Give city voters a full choice: Ranked choice voting should be expanded beyond the primary

US

The city’s outdoor public pools are closed for the season, but into the 2025 mayoral campaign pool state Sen. Jessica Ramos has just jumped, joining city Comptroller Brad Lander and (maybe) state Sen. Zellnor Myrie and (maybe) former Comptroller Scott Stringer and (maybe) Assemblyman and Democratic Socialists of America stalwart Zohran Mamdani.

They all want to replace Mayor Adams and the democratic free-for-all is very good for voters. Far too many times in the past, credible challengers have held back from taking on incumbent mayors because they judged the uphill climb to be dangerously steep.

The difference this year is ranked-choice voting, which had a rocky premiere in the 2021 mayoral election cycle, where Adams prevailed over the field. Voters can go to the polls (or vote by mail) and put their picks in order from first to last without pitting first, second and third choices against one another in a zero-sum fashion.

The ranked system means that Ramos and Lander and Myrie and Stringer and five or 10 others can get into the Democratic primary without fragmenting the competition and effectively consigning themselves to defeat. 

That said, it’s hard not to notice that to a person, all these contenders are to Adams’ left. They tend to want higher taxes and more spending in what is already a high-tax, big-budget city, and on policing, they’re generally closer to zealous critic Maya Wiley than primary runner-up, Kathryn Garcia.

As long as pols are joining the fray, we’d like to see some real ideological diversity — and some people who foreground not their ideology, but their management chops. This is, after all, one of the world’s toughest executive jobs.

Which gets us to a big weakness in the way ranked-choice voting works in New York City: It’s only a primary thing. That means that Democrats (and Republicans, if there’s a contest on that side) each pick one candidate in a low-turnout summer contest, then the finalists meet in a fall general election that works the old way, one against one. That gives an unfair glidepath to the November election to a Republican, despite Republicans being a huge minority of New York City voters. And it effectively freezes out independent candidates and voters.

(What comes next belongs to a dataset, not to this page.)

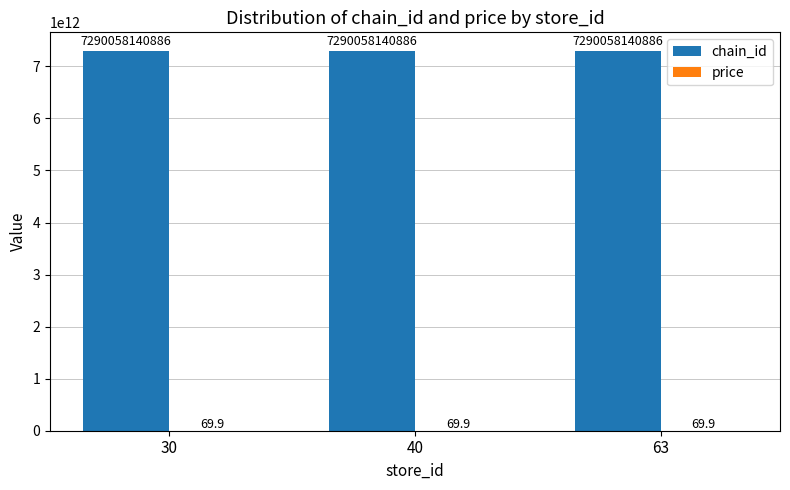

Which series has the largest total across all categories?

chain_id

Growing numbers of the city’s registered voters aren’t enrolled in a political party. Citywide, there are now about half as many “blanks,” as they’re listed in Board of Elections records, as there are registered Democrats, and blanks outnumber Republicans.

Yet the only way for an independent candidate to have a real shot at becoming mayor is for him or her to win a spot on that zero-sum, first-past-the-post general election ballot, and to get more first-place votes than the Democrat in a D-dominated city. Billionaires can pull off that trick, but few others can.

Those who care about genuine democracy in municipal elections should be pushing hard for a system like Final Five Voting, in which everyone piles into a first-round, ranked-choice election regardless of primary affiliation, and then the top vote-getters move onto a ranked-choice general election.

Honor the voters. Give a wider range of candidates a chance. Repair our elections.